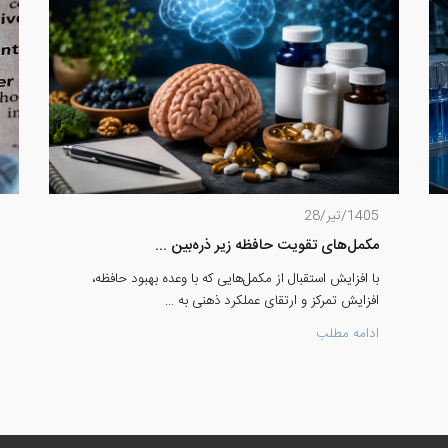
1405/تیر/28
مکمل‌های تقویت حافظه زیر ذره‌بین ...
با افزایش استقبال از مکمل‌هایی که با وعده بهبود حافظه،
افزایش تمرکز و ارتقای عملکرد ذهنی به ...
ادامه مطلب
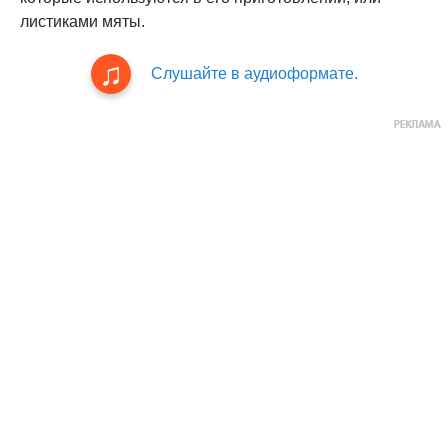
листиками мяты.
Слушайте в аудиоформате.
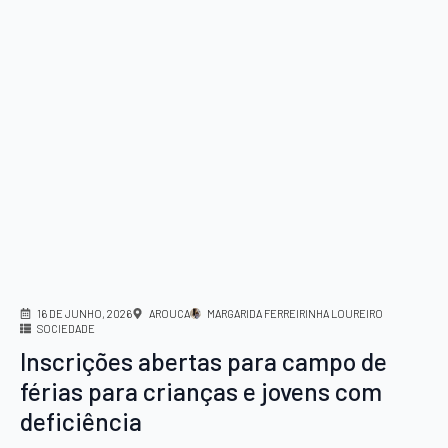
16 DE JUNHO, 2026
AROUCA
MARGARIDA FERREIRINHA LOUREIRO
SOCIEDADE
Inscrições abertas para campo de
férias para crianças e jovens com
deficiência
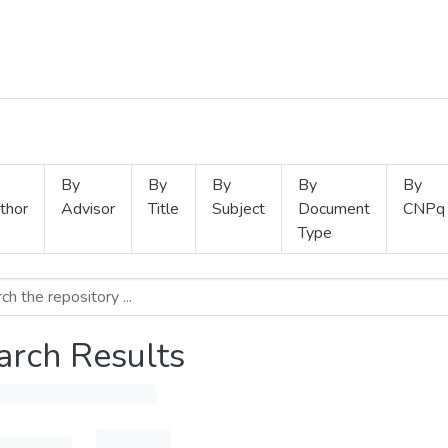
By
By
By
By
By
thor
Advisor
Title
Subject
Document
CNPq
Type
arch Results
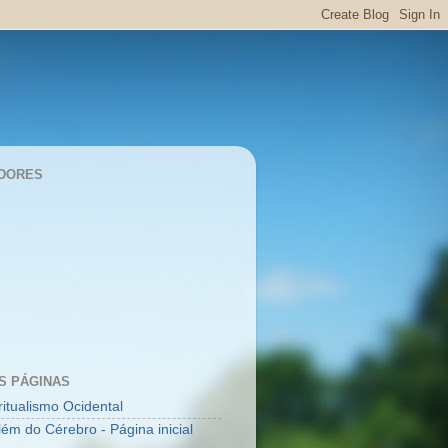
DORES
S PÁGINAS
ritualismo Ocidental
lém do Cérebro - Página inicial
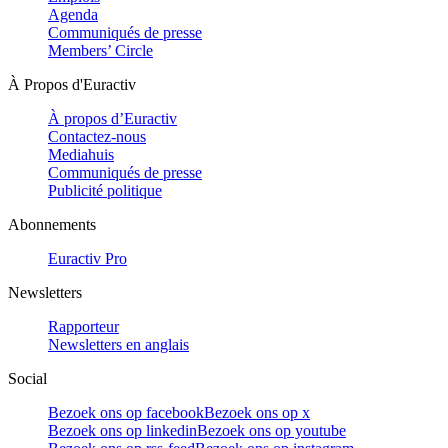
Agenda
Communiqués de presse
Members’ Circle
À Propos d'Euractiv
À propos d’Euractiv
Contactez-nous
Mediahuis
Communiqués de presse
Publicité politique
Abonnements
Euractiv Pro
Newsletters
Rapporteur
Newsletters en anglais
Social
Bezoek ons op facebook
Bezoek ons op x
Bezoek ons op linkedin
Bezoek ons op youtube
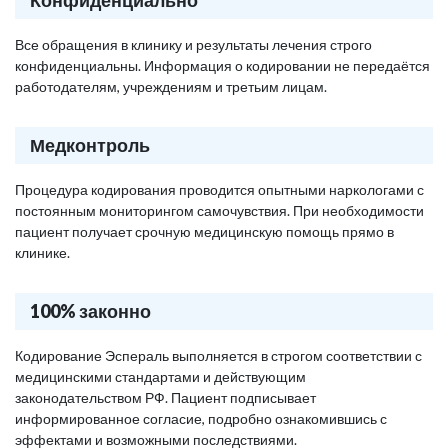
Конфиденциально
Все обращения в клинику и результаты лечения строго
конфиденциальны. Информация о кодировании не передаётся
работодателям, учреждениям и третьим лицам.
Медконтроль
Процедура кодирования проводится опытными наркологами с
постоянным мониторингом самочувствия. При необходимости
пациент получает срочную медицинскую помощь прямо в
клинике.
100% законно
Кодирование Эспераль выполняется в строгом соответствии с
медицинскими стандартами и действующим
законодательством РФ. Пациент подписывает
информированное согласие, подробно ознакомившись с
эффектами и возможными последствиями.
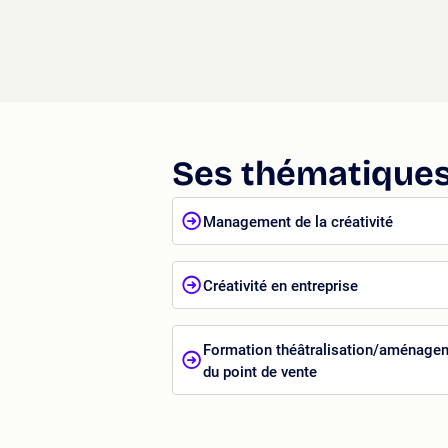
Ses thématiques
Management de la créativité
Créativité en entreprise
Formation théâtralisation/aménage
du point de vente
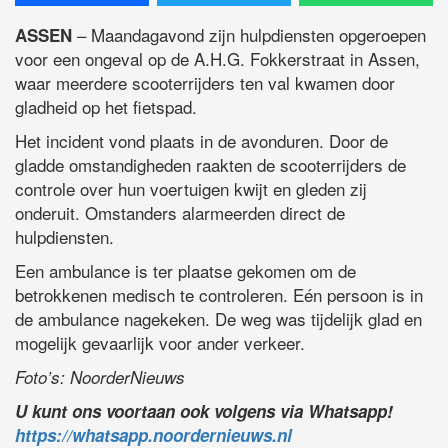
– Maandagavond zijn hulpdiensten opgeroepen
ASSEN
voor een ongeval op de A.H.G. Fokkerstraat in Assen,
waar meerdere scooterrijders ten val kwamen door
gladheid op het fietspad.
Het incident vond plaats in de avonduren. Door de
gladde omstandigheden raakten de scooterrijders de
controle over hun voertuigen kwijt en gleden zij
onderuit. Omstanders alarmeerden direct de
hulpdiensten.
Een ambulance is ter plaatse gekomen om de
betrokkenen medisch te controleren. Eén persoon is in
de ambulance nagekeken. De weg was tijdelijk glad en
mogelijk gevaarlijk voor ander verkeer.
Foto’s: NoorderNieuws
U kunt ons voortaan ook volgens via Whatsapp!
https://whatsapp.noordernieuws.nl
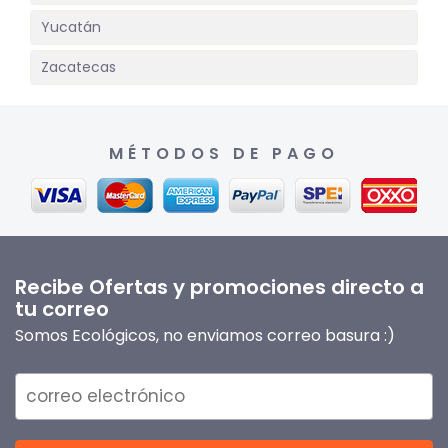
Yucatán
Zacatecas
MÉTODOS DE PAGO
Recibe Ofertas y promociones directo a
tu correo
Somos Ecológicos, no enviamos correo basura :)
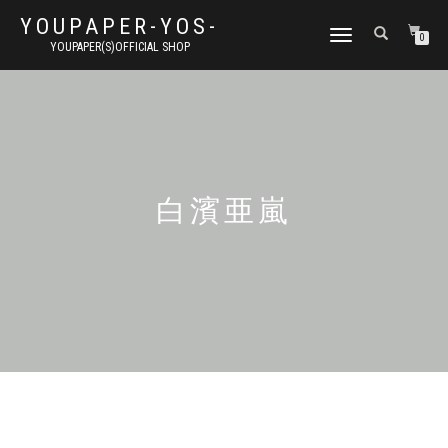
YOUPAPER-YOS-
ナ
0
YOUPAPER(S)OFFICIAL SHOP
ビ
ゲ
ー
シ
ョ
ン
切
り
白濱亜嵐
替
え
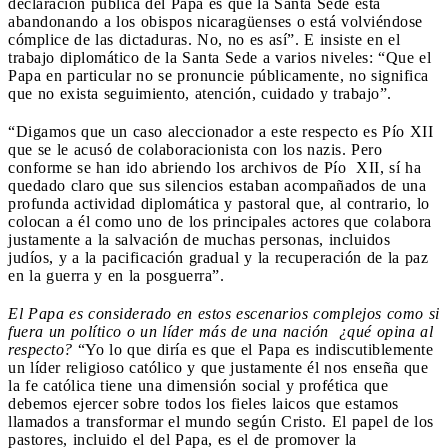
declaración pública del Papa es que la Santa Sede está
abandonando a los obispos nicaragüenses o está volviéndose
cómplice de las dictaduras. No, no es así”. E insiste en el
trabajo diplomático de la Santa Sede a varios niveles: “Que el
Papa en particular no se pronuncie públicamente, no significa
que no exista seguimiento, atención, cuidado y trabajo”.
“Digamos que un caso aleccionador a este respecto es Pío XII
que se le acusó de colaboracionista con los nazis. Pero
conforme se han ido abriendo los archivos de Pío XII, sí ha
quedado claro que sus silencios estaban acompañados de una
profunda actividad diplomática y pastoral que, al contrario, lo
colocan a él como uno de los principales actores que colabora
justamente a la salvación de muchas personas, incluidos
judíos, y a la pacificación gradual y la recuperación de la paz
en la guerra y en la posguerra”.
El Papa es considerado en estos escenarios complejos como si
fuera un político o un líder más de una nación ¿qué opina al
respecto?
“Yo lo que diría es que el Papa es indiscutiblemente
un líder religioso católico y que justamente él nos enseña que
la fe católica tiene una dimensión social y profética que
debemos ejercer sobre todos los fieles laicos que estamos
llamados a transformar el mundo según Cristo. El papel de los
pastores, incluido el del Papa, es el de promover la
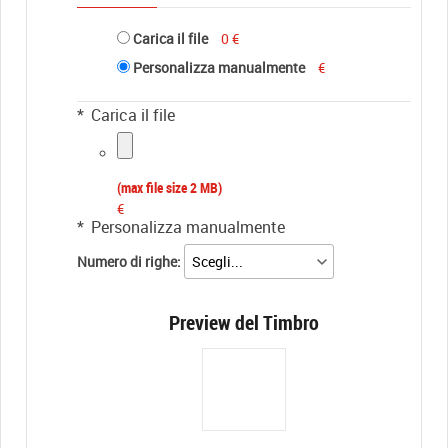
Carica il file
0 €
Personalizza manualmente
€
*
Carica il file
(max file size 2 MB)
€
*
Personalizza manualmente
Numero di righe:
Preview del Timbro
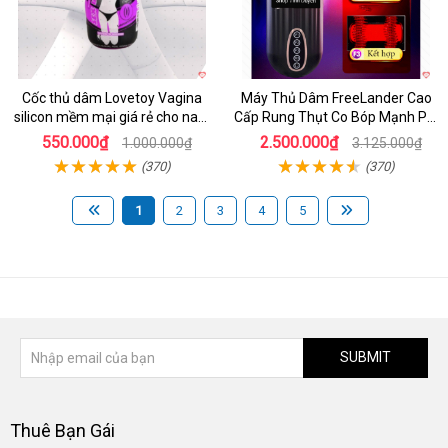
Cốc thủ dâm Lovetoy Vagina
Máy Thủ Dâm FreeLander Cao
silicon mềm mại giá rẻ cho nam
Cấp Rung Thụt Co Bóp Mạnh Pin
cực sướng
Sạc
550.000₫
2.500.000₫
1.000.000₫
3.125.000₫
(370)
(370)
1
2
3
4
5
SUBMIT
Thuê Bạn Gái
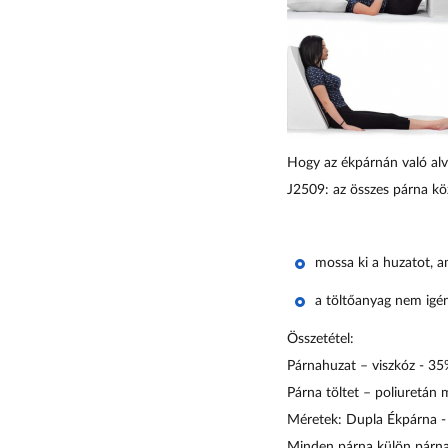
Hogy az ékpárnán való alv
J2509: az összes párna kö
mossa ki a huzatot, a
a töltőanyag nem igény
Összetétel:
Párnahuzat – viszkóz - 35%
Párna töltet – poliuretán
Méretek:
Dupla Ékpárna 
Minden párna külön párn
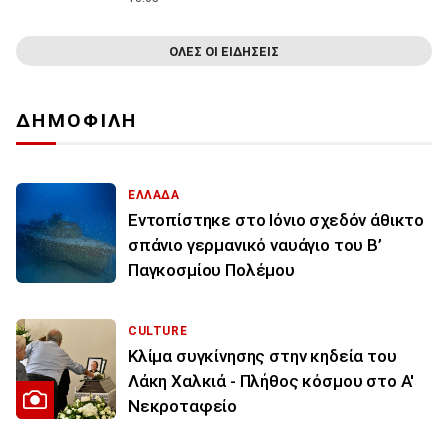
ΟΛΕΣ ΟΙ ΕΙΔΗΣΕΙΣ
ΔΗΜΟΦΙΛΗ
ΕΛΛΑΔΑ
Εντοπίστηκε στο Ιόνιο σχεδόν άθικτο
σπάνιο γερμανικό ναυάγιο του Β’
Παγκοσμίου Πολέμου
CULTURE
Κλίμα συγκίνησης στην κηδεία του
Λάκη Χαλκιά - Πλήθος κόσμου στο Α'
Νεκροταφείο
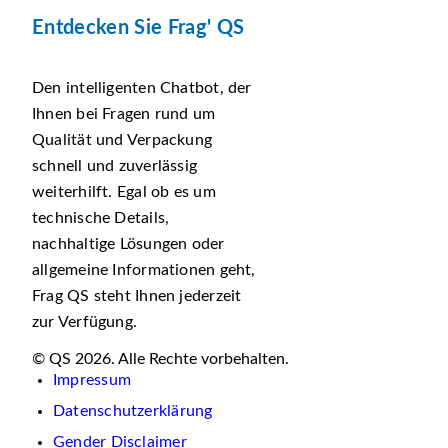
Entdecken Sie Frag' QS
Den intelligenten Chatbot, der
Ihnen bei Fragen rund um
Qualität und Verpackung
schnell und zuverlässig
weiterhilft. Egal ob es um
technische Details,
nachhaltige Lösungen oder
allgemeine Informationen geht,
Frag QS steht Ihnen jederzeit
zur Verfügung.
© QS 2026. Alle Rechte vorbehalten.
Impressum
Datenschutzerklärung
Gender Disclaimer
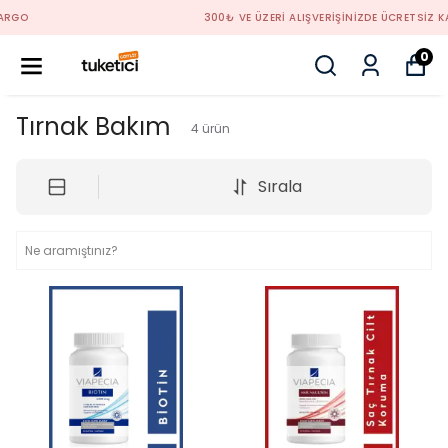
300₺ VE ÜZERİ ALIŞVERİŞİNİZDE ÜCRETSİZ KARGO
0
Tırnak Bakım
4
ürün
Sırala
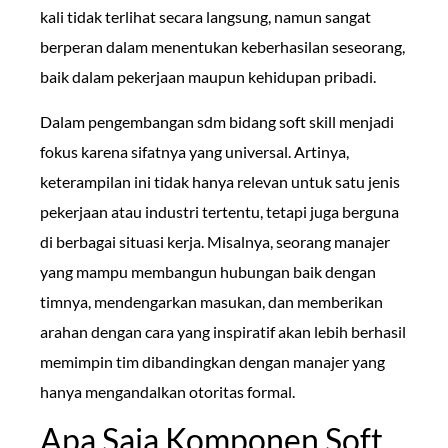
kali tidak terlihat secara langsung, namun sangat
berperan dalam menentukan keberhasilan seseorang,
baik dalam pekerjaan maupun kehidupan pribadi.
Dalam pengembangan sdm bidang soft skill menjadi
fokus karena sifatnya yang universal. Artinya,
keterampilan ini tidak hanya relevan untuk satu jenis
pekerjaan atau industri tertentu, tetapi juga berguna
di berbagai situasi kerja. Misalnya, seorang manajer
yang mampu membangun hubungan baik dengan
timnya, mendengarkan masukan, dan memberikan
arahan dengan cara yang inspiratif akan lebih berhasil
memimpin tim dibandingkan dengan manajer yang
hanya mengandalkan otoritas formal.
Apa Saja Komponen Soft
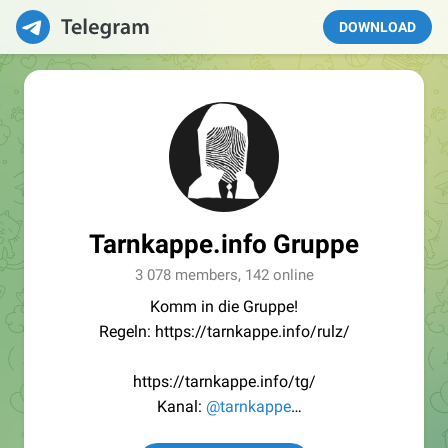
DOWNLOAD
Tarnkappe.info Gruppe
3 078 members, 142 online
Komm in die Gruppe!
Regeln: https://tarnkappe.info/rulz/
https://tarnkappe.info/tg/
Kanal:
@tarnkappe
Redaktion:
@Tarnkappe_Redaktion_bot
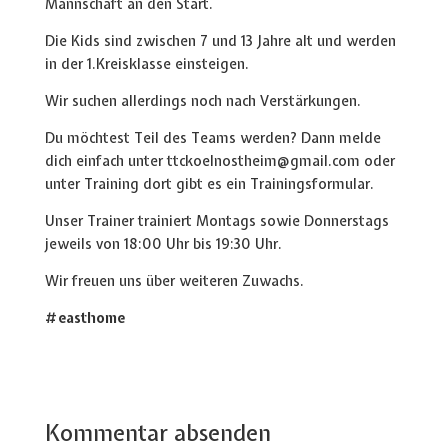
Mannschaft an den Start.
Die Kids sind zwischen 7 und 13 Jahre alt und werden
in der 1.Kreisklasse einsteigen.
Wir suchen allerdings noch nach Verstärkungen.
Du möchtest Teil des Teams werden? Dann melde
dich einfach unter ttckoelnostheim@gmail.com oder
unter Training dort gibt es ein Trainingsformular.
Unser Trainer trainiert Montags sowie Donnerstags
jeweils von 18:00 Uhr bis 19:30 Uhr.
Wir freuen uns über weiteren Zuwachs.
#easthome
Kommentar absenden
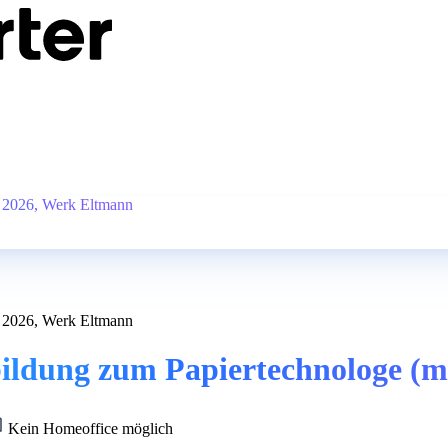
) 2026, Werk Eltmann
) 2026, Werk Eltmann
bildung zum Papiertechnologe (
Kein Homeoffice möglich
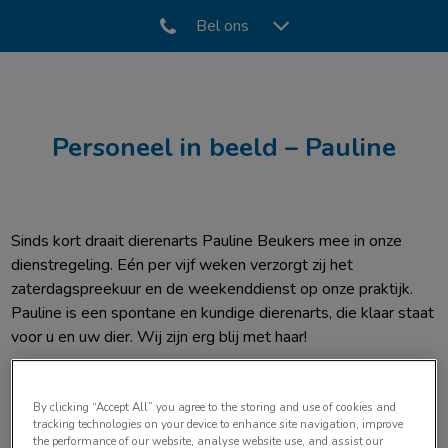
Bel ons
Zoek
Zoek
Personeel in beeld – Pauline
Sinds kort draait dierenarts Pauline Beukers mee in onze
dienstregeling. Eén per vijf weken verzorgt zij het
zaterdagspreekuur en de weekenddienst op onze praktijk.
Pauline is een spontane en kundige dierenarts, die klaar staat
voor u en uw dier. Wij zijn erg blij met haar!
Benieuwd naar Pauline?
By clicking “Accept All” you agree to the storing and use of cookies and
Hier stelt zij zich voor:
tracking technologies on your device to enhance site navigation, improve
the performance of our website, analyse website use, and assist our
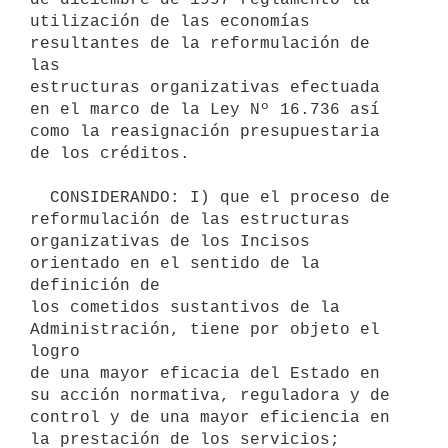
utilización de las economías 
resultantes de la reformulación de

**Task to carry out**. Beginning with the line above that has "Formation théâtralisation/aménage" and going on through the line that has "declaración pública del", retype every line exactly and add nothing else; drop the pictures.

**Solution to this exercise**.
Formation théâtralisation/aménage
du point de vente
– Maandagavond zijn hulpdiensten opgeroepen
ASSEN
voor een ongeval op de A.H.G. Fokkerstraat in Assen,
waar meerdere scooterrijders ten val kwamen door
gladheid op het fietspad.
Het incident vond plaats in de avonduren. Door de
gladde omstandigheden raakten de scooterrijders de
controle over hun voertuigen kwijt en gleden zij
onderuit. Omstanders alarmeerden direct de
hulpdiensten.
Een ambulance is ter plaatse gekomen om de
betrokkenen medisch te controleren. Eén persoon is in
de ambulance nagekeken. De weg was tijdelijk glad en
mogelijk gevaarlijk voor ander verkeer.
Foto’s: NoorderNieuws
U kunt ons voortaan ook volgens via Whatsapp!
https://whatsapp.noordernieuws.nl
Yucatán
Zacatecas
MÉTODOS DE PAGO
Recibe Ofertas y promociones directo a
tu correo
Somos Ecológicos, no enviamos correo basura :)
YOUPAPER-YOS-
ナ
0
YOUPAPER(S)OFFICIAL SHOP
ビ
ゲ
ー
シ
ョ
ン
切
り
白濱亜嵐
替
え
declaración pública del Papa es que la Santa Sede está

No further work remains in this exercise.